Sophie glanced at Drew. She was scared—not so much of being found guilty of something she didn’t do because, well, because she didn’t do anything. But even the sheriff believed she was connected somehow to the evil occurring in his town. And that connection scared her. A lot. How many more people would it lash out at, and why? And how long before that evil came after her?
“Maury goes missing. I don’t respond as aggressively as I should have because it hasn’t been twenty-four or twelve or even eight hours yet, and I’m busy with the homicide. By noon, Leigh was beside herself and I begin to take notice. I didn’t begin to make the connection until I went over to the house to interview her—and this is after I find out Frank Lanyard thinks someone might be trying to kill him, too—and she tells me Maury had been acting strangely all day Friday, even before they heard about Cliff Palmeroy.”
“I wondered about that,” Sophie said, and when the sheriff turned his curious scowl on her, she added, “I heard from . . . through the grapevine that Mrs. Weims thought he was acting peculiar after he heard about the murder of his friend.” Both men slid their gaze in Jesse’s direction—identifying the grapevine—and back again. “I wondered what he was doing that would stand out as odd behavior after the death of a friend, but if it was all day Friday as well . . .” She paused. “Well, I’m still curious. More, since I saw him earlier that day, before I saw Mr. Palmeroy watching me across from the hospital.”

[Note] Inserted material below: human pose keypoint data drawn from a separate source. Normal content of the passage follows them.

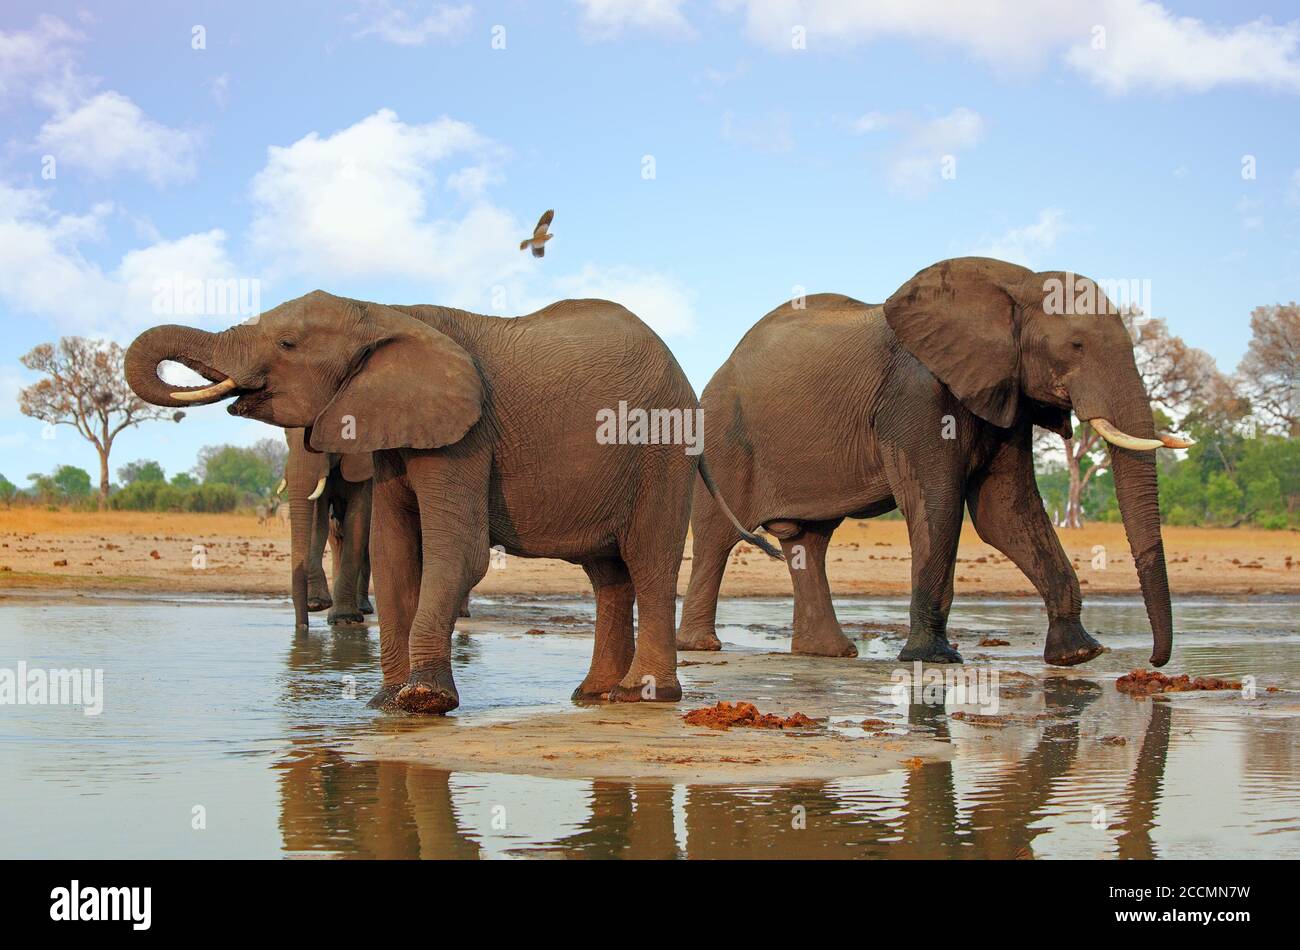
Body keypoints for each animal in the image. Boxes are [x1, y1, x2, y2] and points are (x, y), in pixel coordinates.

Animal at [278, 426, 374, 629]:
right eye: (285, 433)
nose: (303, 627)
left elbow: (358, 518)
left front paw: (344, 617)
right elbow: (317, 517)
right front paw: (316, 603)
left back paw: (361, 610)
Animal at [681, 254, 1190, 670]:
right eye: (1077, 346)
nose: (1154, 660)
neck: (1015, 283)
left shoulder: (1001, 392)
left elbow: (1006, 512)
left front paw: (1078, 654)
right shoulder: (918, 393)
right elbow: (938, 504)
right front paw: (934, 658)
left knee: (810, 541)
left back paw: (828, 653)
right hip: (723, 433)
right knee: (716, 537)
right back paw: (703, 646)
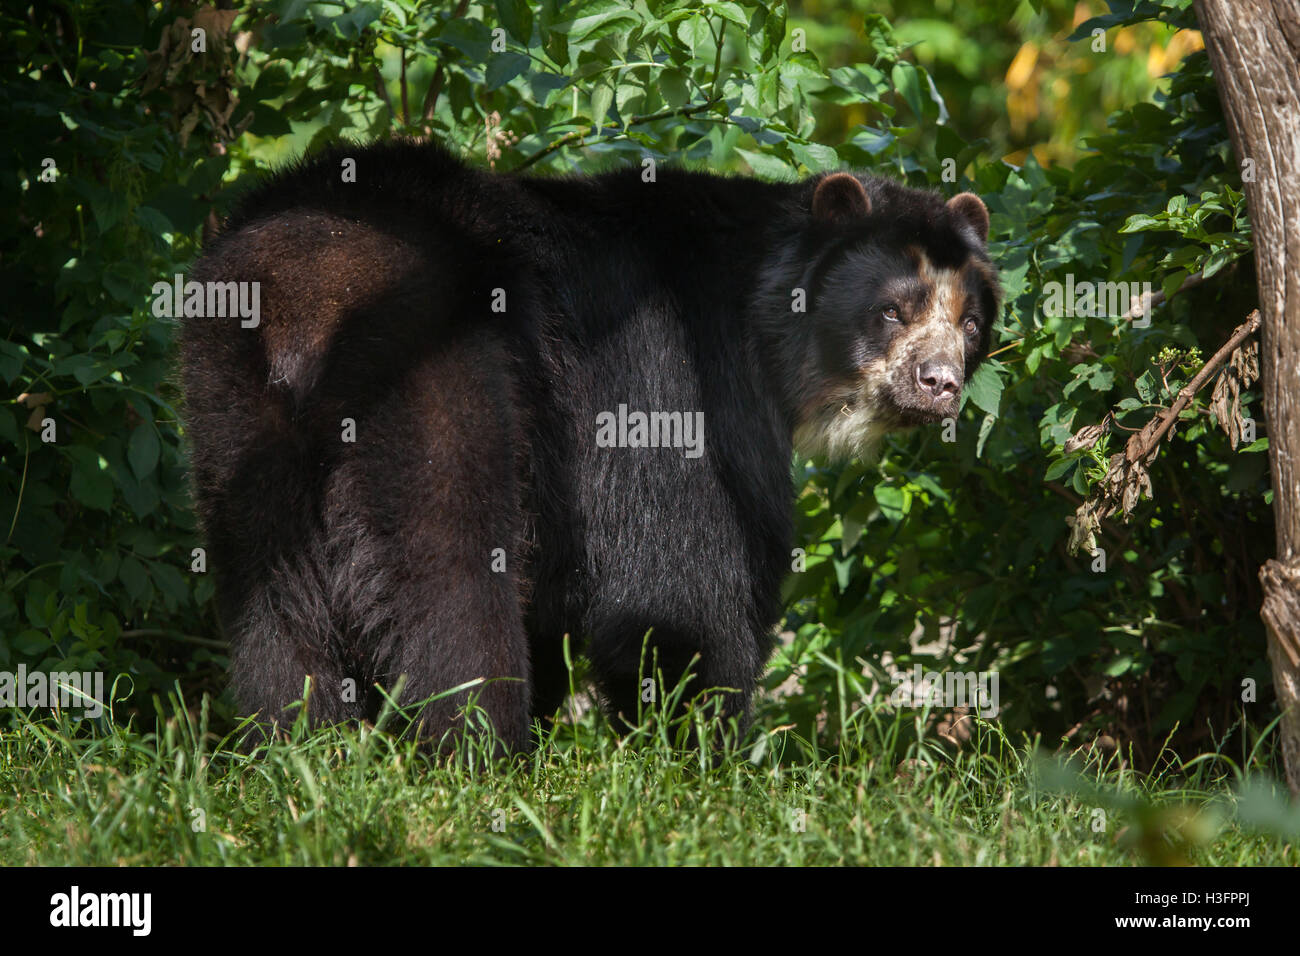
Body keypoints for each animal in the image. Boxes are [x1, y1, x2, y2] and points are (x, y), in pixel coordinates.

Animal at [179, 140, 1000, 751]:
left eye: (969, 322)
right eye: (893, 309)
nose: (940, 384)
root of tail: (307, 302)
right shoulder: (673, 375)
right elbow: (681, 578)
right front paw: (702, 753)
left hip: (231, 407)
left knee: (271, 601)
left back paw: (300, 749)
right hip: (442, 375)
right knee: (451, 570)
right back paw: (480, 758)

She watched the sheriff review his mental time line before saying, “Leigh said he rushed into the house unexpectedly Friday morning, about eleven or eleven-thirty. He rummaged through their utility closet for their camera and ran out again. She called out the door, asking what he needed the camera for, and he said, ‘to take pictures.’ He got back in the car and raced off.”
“Oh, no.” Jesse hid her face from the truth with her hands. “It’s his camera in Cliff’s truck.”
“With my pictures in it.”
The officer pressed his lips together in a tight line and nodded. “She called him later in the afternoon on his cell—he was short with her, said he couldn’t talk and would call her back. But he didn’t. He was late getting home from work, nothing too unusual, but she thought he was coming down with something because she’d fixed something he liked for dinner and he hardly touched it. She said that even once they’d settled in front of the TV, she could feel his tension. She wanted to ask if something had happened at work, but assumed he’d tell her when he was ready. My wife would have nagged the hell out of me,” he said as an aside, marveling at Leigh’s self-control. He took a breath. “Apparently he liked to have time to ‘think out’ whatever he was feeling before he told her about it. I guess if you’ve been married to a guy like that for that long, you figure out quick what works and what doesn’t.”